Na policjantów można liczyć w każdej sytuacji
Policjanci dbają o bezpieczeństwo w rejonie przejść granicznych i punktów recepcyjnych, także w Budomierzu. Pomagają również przejeżdżającym przez nasz powiat obywatelom Ukrainy, którzy uciekają przed wojną. Podczas weekendu pomogli kobiecie skonfigurować telefon i uruchomili nawigację, tak by mogła dojechać do Lublina, zaangażowali się także w pomoc w naprawę opony w samochodzie ukraińskiego małżeństwa.

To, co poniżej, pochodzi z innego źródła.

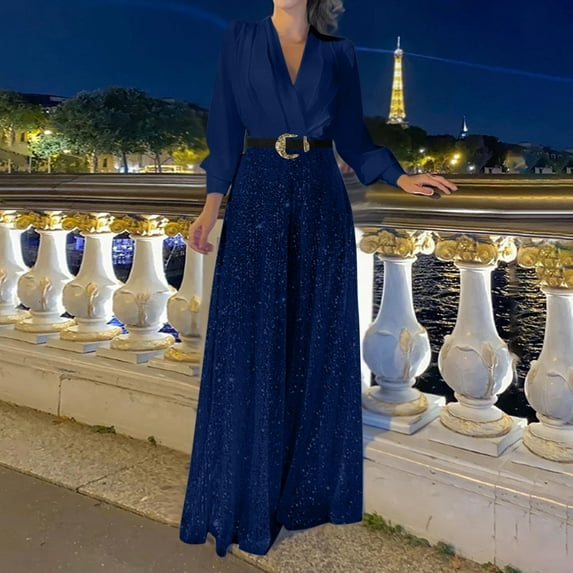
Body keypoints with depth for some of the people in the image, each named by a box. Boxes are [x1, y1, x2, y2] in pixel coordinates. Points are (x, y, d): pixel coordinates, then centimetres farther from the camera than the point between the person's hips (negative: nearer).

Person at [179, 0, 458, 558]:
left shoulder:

Zadaniem Policji jest zapewnienie bezpieczeństwa i porządku. Duży ruch na przejściach wymagał skierowania w ten rejon dodatkowych patroli. Policjanci zabezpieczają przejścia graniczne oraz punkty recepcyjne, służą pomocą i radą. Każdego dnia spotykają się z ogromną tragedią ludzi uciekających przed wojną.

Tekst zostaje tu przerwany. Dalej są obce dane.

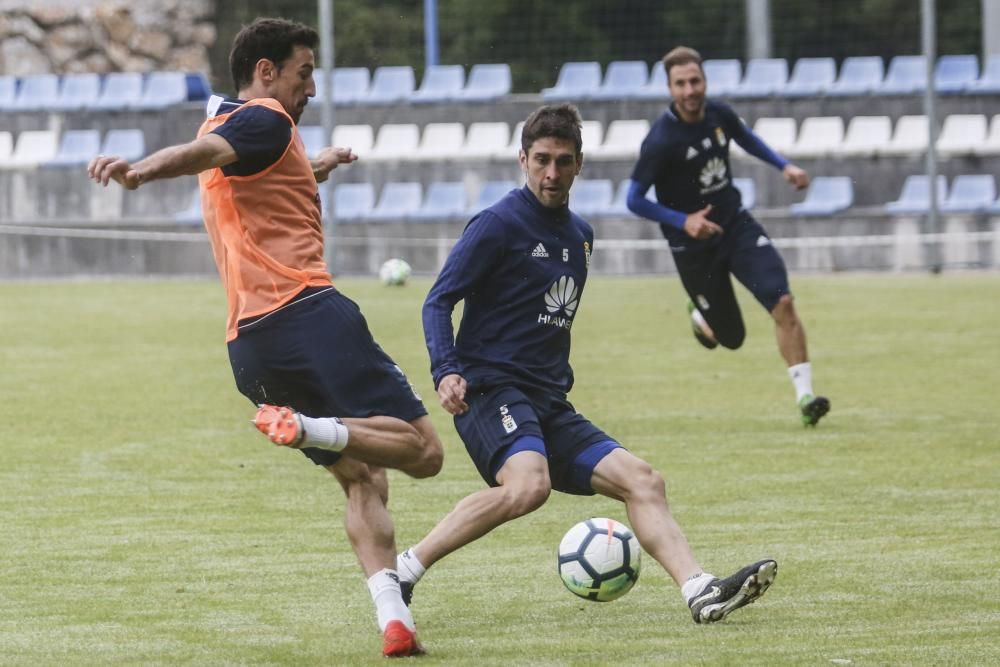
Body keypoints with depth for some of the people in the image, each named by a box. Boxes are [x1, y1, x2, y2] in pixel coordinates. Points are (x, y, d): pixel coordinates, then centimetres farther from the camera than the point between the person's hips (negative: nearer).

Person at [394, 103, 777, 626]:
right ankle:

W piątek wieczorem, do policjantów z Cieszanowa podeszła młoda obywatelka Ukrainy. Kobieta powiedziała funkcjonariuszom, że wraz z koleżanką i dwójką małych dzieci, chciałaby się dostać do Lublina, jednak jej nawigacja nie działa i nie wie, jak może tam dojechać. Okazało się, że powinna kupić polską kartę startową. Policjanci pomogli jej skonfigurować telefon i uruchomili nawigację. Na drugi dzień, obywatelka Ukrainy skontaktowała się z funkcjonariuszami dziękując za pomoc i informując, że cała czwórka bezpiecznie dotarła do Lublina.
Z kolei w sobotę po godz. 21, do policjantów z Cieszanowa podjechał mieszkaniec tej gminy i przekazał, że na trasie między Cieszanowem a Kowalówką, stoi samochód z uszkodzoną oponą. Autem podróżowało małżeństwo, oboje to obywatele Ukrainy. Chcieli się dostać do Włoch, jednak przebita opona uniemożliwiła im dalszą jazdę. Z uwagi na późną porę, żaden z miejscowych warsztatów, nie był czynny. Policjanci pojechali do domu, w którym mieszkał właściciel jednego z nich i poprosili o pomoc w naprawie opony. Syn właściciela bez wahania zgodził się otworzyć warsztat i naprawił uszkodzone koło. Małżonkowie podziękowali wszystkim, którzy im pomogli i pojechali w dalszą podróż.